No duty, including marine, taxes a paint's adhesion more than jet aircraft. The thermal shock a jet gets on every flight is something that is never encountered in any other vehicle. Hitting rain at 300+ mph is even worse. In fact they even invented a paint stripping method based on the observation of how difficult it is to keep paint on leading edges of jets that fly through rain regularly (or even once ).

Nevertheless, we manage to acheive OUTSTANDING lasting adhesion on aluminum using etch and Alodine. Many commercial aircraft paint shops do sand every aircraft, though this is not done to promote adjesion, and I have yet to hear of any shop that claims that it is done for this purpose. Instead, it is done to get rid of the surface imperfections that usually remain after chemical stripping, mostly small flecks of unstripped paint, primer and dent fillers and corrosion. After that, the skin is still etched and Alodined. But this sanding is considered a dirty little shortcut in the aviation industry. Nobody in that industry believes that it promotes adhesion; it is just the least laborious 'quick and dirty' method of smoothing out the skins for primer and topcoat.

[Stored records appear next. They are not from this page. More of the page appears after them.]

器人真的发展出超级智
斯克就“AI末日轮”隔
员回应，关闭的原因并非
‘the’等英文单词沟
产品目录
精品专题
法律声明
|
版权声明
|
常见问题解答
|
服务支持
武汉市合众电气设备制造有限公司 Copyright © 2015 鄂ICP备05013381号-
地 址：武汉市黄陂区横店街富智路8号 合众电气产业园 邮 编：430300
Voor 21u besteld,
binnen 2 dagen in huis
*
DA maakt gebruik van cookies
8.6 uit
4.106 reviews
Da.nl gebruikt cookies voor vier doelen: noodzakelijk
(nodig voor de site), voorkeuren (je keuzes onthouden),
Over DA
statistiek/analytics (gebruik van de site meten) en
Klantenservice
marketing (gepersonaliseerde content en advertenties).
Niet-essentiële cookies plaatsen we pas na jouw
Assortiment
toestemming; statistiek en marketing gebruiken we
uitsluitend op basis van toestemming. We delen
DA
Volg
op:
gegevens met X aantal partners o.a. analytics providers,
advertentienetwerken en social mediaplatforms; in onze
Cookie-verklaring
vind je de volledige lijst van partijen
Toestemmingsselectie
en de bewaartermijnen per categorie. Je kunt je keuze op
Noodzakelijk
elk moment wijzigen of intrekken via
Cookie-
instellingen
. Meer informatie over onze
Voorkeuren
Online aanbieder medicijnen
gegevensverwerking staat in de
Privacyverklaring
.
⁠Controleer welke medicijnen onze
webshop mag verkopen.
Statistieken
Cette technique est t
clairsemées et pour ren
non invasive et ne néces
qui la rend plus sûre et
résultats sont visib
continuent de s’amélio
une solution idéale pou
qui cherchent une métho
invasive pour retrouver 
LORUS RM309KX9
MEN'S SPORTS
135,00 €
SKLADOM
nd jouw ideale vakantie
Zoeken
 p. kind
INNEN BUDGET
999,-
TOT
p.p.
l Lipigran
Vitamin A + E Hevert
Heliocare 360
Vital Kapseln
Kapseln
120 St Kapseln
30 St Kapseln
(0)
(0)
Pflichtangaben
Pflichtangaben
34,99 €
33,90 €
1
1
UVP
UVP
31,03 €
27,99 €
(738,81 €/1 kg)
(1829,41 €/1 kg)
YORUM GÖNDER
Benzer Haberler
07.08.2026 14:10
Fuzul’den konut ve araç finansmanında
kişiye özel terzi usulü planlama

I have been working on a contract with a major 'upstart' carrier with blue colored airplanes since 2000, so have had opportunity to work on aircraft that were painted at the factory. NONE of these aircraft were sanded; the smooth factory skins were etched and Alodined, then primed and topcoated. We strip small areas of each one of these aircraft to install certaing options, and the skin is always smooth and unsanded underneath the factory paint. There has not been even ONE aircraft with paint flaking off, now after over 6 years of hard service. If the factories like Boeing and Airbus thought that sanding would improve adhesion, they might do it. But they don't. They don't have to worry about paint flecks, bondo or corrosion either since they work with new stuff.

Occasionally an aircraft will strip so clean that even a 'shortcut' shop does not bother to sand. Once in a while, this happens with an aircraft that has never been sanded previously, and it strips to a beautifully polished surface. We then etch and Alodine as usual and do not notice even the slightest loss in adhesion in painting over this ultra smooth texture. Every airplane gets quite a bit of striping and graphics, which affords ample opportunity to locate poorly adhered areas when tape is removed (usually unceremoniuosly ripped ) from stripe/graphic areas.

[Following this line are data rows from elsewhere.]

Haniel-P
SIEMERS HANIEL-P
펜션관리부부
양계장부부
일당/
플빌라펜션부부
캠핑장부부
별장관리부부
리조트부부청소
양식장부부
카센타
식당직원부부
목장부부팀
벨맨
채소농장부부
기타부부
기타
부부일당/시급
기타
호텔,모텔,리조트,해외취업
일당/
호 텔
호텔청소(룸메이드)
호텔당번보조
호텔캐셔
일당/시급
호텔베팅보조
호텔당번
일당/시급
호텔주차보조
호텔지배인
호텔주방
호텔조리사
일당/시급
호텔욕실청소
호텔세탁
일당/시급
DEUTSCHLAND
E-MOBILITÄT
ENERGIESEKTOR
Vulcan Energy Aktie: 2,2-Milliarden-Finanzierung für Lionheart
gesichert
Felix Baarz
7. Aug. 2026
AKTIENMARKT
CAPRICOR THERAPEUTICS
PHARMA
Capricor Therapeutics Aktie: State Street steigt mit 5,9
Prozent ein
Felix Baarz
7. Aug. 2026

Which brings us back to the thread, which is how to re-paint an otherwise NEW boat where the original paint coating is suffering adhesion failure. Step one is to get the bad paint coat off. If you can do this with chemical stripper, you'll save a lot of labor. If not, sand it off down to bare metal. If you can't or don't want to strip then sanding is the choice that is left. Just don't mistakenly imagine that this sanding will help your adhesion in any meaningful, lasting way; it will not. You must etch and Alodine to get that.

Alodine lasts ~14 years, BTW. After that, it breaks down by itself and corrosion begins to take hold.

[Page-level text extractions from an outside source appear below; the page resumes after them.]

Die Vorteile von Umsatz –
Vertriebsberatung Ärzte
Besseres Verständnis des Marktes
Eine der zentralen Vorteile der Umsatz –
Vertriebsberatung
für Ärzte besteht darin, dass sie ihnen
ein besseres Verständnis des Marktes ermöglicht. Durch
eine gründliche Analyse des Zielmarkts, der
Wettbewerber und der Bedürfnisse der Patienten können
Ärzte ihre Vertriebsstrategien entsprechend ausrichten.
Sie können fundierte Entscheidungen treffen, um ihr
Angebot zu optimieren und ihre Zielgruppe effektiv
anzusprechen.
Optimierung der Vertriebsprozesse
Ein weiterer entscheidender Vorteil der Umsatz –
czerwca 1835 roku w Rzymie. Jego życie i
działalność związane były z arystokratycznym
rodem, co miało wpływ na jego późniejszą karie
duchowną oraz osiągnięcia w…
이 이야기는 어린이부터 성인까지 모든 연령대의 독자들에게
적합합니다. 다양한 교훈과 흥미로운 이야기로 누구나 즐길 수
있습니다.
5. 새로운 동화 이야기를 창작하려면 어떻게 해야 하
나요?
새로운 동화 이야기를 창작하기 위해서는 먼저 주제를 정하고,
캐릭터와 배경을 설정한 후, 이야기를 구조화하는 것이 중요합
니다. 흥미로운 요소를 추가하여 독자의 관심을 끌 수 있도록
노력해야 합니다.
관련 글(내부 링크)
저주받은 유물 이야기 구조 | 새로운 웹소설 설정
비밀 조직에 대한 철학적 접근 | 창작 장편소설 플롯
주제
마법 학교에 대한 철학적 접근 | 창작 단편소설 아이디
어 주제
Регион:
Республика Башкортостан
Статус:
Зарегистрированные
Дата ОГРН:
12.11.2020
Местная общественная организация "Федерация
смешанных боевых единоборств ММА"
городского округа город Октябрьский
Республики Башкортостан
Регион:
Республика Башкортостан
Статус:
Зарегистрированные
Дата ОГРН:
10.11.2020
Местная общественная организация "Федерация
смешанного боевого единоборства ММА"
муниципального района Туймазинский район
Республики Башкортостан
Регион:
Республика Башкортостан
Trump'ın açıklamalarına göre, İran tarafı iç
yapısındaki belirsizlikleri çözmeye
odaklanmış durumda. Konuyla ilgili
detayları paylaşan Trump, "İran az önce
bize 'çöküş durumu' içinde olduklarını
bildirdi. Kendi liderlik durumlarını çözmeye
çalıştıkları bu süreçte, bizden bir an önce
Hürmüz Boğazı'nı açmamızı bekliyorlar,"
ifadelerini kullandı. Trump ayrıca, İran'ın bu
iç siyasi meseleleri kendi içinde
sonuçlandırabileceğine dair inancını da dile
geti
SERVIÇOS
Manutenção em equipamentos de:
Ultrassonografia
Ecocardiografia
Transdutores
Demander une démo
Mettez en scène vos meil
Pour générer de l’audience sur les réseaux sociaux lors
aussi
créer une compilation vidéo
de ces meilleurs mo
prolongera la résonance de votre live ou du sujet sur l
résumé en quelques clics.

Easiest to use most versatile bare metal primer is Mil-P-23377 yellow epoxy polyamide. All of them (many vendors make it) give you three days to 'hot coat' without sanding; some give you 5 days! I recently painted one during a cool snap more than 7 days after priming with no apparent loss of adhesion using a metal tape rip-off test. The Awl-Grip 'non-sanding' yellow primer meets this spec.